9 de dez. de 2012

para uma relação encarnada


“Não pode haver ausência de boca nas palavras: nenhuma fique desamparada do ser que a revelou.”
- Manoel de Barros

Não aceite sentimento algum (seu ou do outro) que não seja uma sensação corporal. Desconfie de visões espirituais que não surjam acompanhadas de percepções sensoriais. Ignore pensamentos que não impliquem em posturas e posições do corpo. Abandone conversas em que ninguém esteja dançando. Evite compensações e substituições para seus desejos amorosos – seu impulso de invadi-la, desrespeitá-la, penetrá-la de todos os modos; sua vontade de ser perscrutada, rendida, atravessada.

Por meio de práticas corporais (ioga, tai chi, kung fu, esportes, meditação, artes), aprofunde sua relação com o corpo. Sinta não apenas seu corpo, mas a corporeidade dos outros. Toque o corpo do mundo. Aprenda novos movimentos, gestos, olhares. Jeitos de pegar e conduzir; modos de se soltar e se entregar. Experimente segurar um pouco mais forte. Entorte, desentorte, se demore mais.

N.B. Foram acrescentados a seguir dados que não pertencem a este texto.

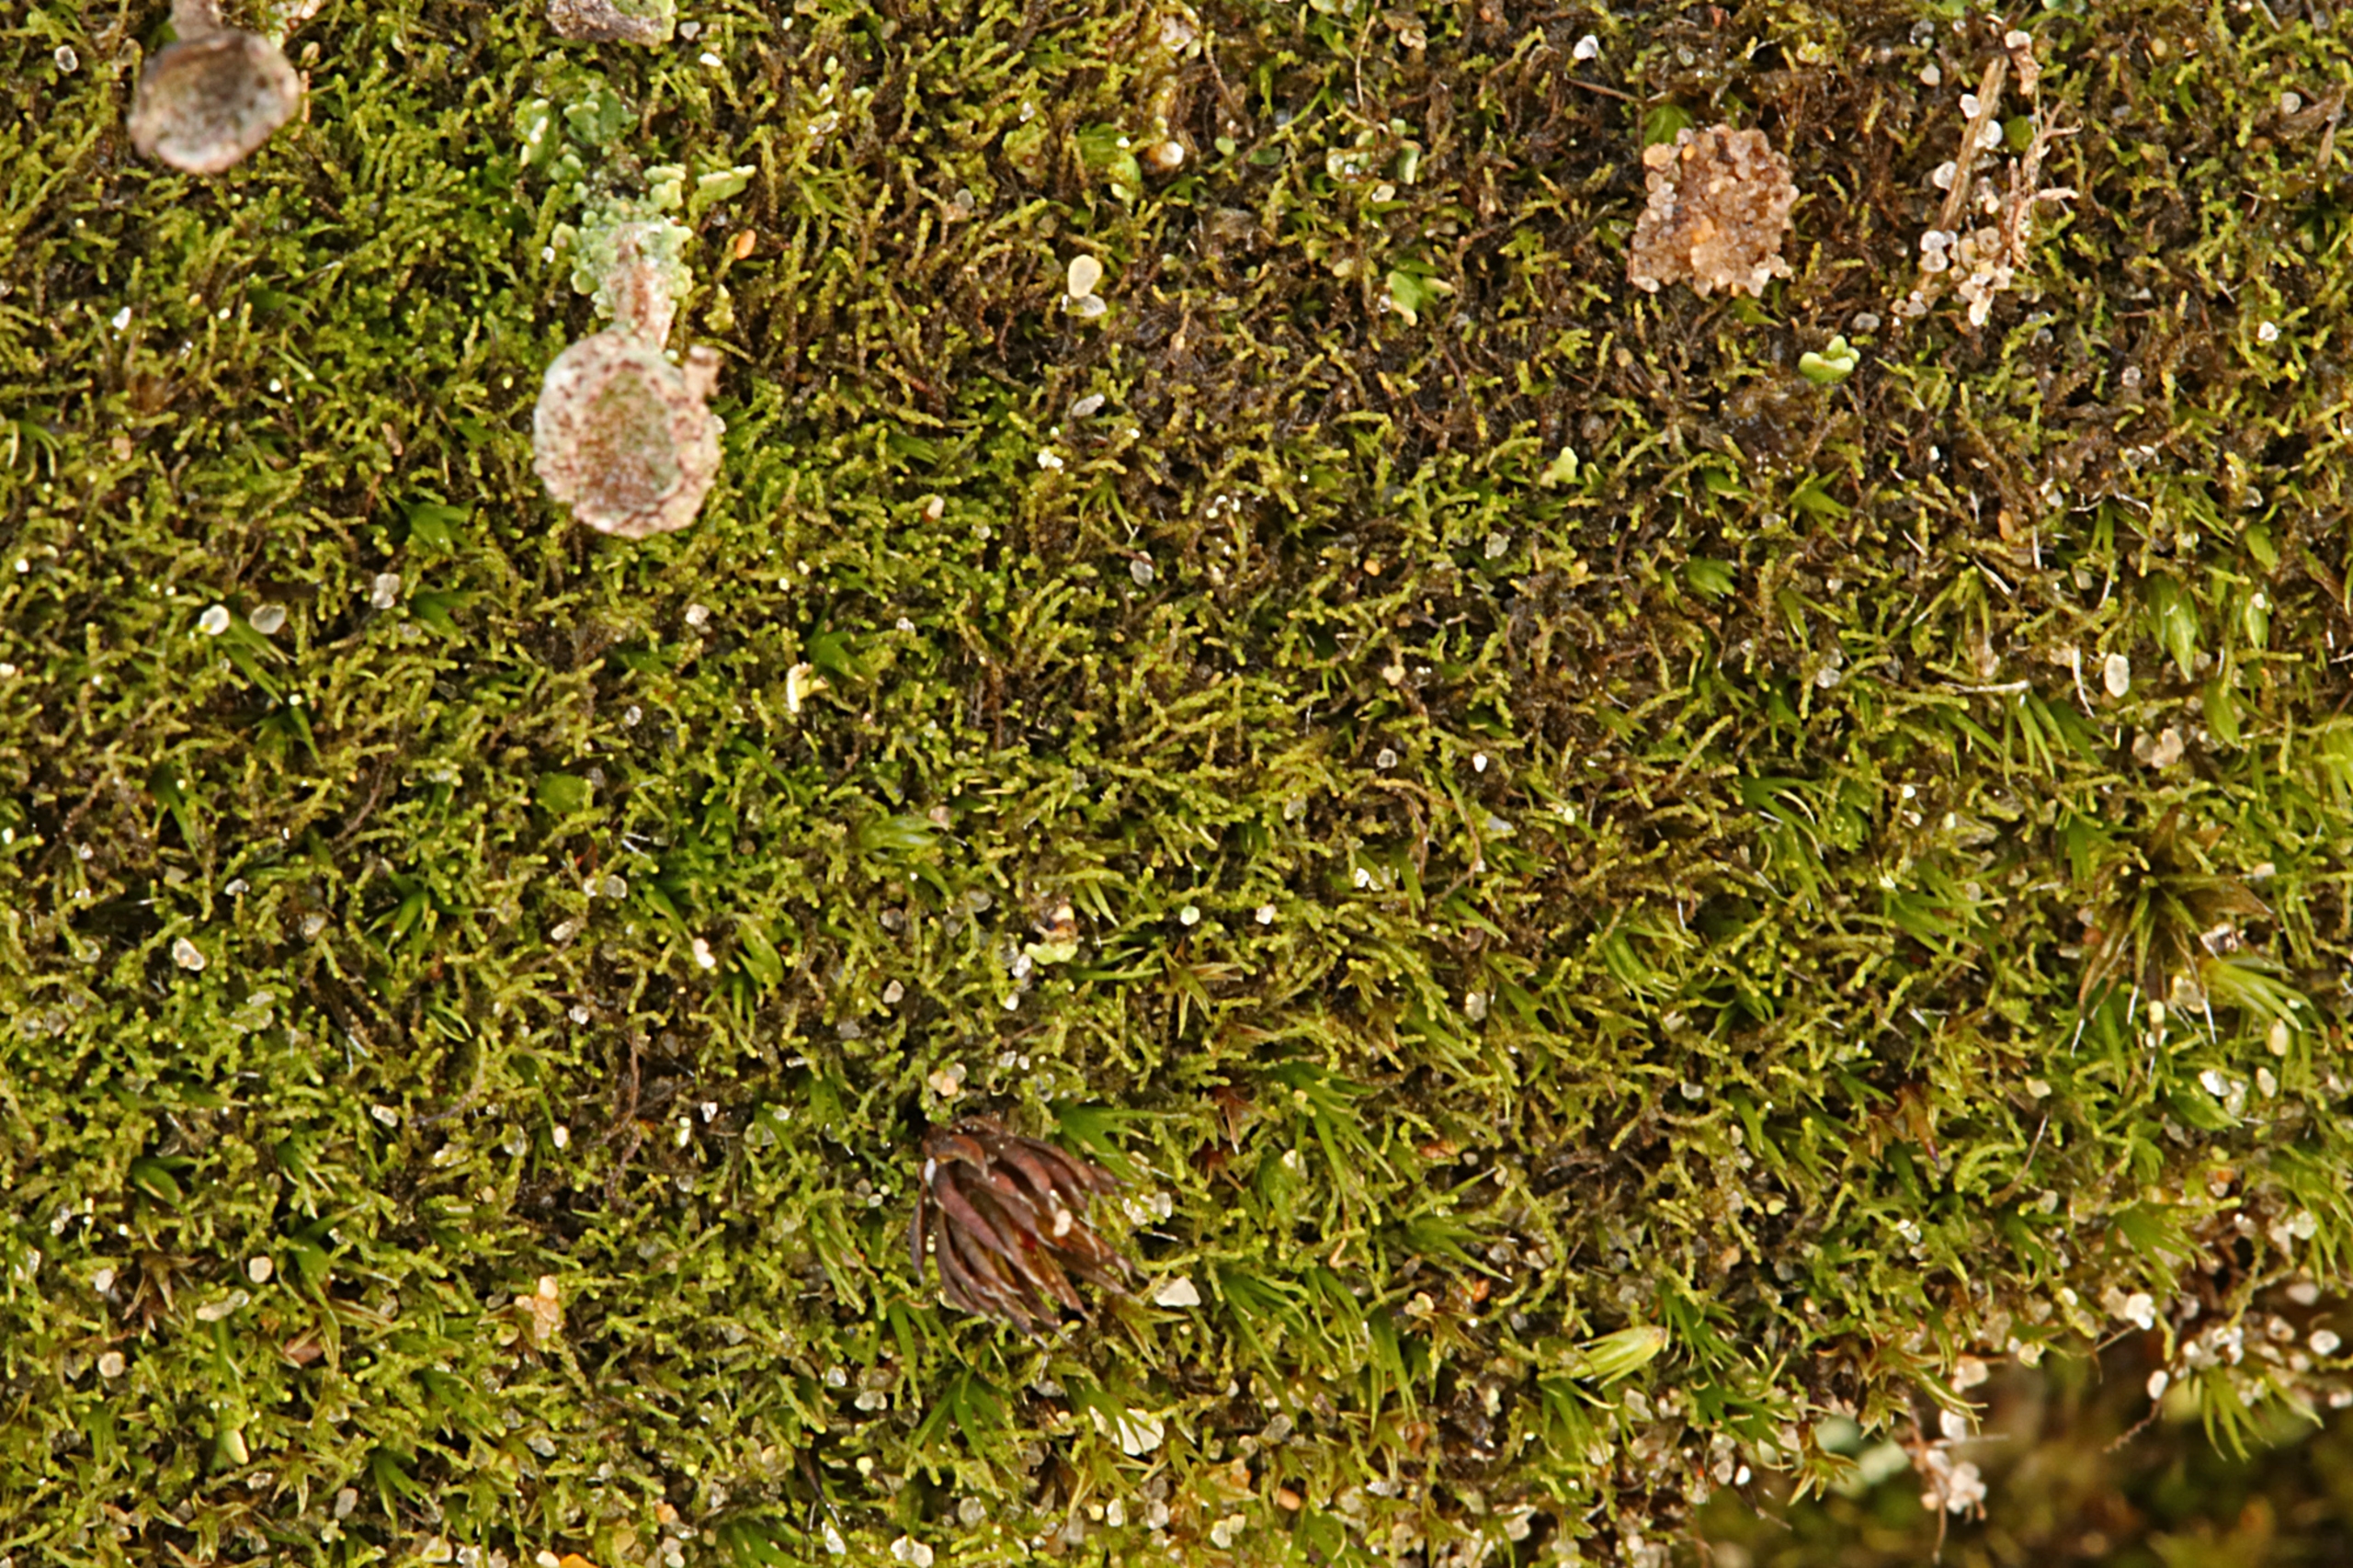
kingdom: Plantae
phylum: Marchantiophyta
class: Jungermanniopsida
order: Jungermanniales
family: Cephaloziellaceae
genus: Cephaloziella
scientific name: Cephaloziella divaricata
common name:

Use seus dedos para dançar com a mão dela. Esfregue seus pés nele. Faça massagem de perna com perna, braço no braço. Delicie-se com o colo, aquele universo imenso que existe entre o pescoço e os seios dela.

Use todas as emoções negativas como meios hábeis para abrir e amar o outro. Se ela o deixou nervoso por não ter conversado com seus amigos bêbados e fumantes, não discuta, não apele para a mente. Respire sua raiva e deixe que ela mova seu corpo em direção ao dela. Pressione o peito dela contra o seu, mostre que você a ama, que ela pode se soltar nas mais desconfortáveis situações porque você está ali, presente, com ela. Leve para cama sua decepção com o mundo, seu fracasso. Engula e transforme seu dia inteiro na fúria mansa que vai entrar no corpo dela. Use sua vida para amplificar o amor que você esfregará naquelas curvas.

Se ele se distraiu, errou e decepcionou você e sua família, não inicie uma luta de argumentos, não use a mente. Coloque sua raiva nas mãos e bata nele. Dê um tapa na cara, tire-o dessa sonolência, libere seu torpor. Use seu corpo para ativar o corpo dele. Deixe-o vivo. Esfregue-se até que ele abra os olhos, peça desculpas e saiba o que fazer, até que ele retome seu direcionamento. Vá para a cama com suas dúvidas e contrações. Deixe que ele a veja assim, cheia de você mesmo, e sinta uma vontade irresistível de percorrê-la inteira.

Uma história de amor talvez seja a tentativa – sempre fracassada – de viver com o corpo aquilo que certa vez fantasiou a alma. Mas não precisa ser assim. Aquilo que o próprio corpo fantasia parece bem mais rico. E possível.

O que não sei lhe fazer com o corpo, guardo em minha mente. O que não sei tocar, lamber ou deslizar, penso. Com isso, ora vou disparar bla-bla-blás românticos, ora vou brigar em argumentos infindáveis. Mas e se eu conseguir falar com os lábios? E se lhe pedir para me escutar apenas com sua boca?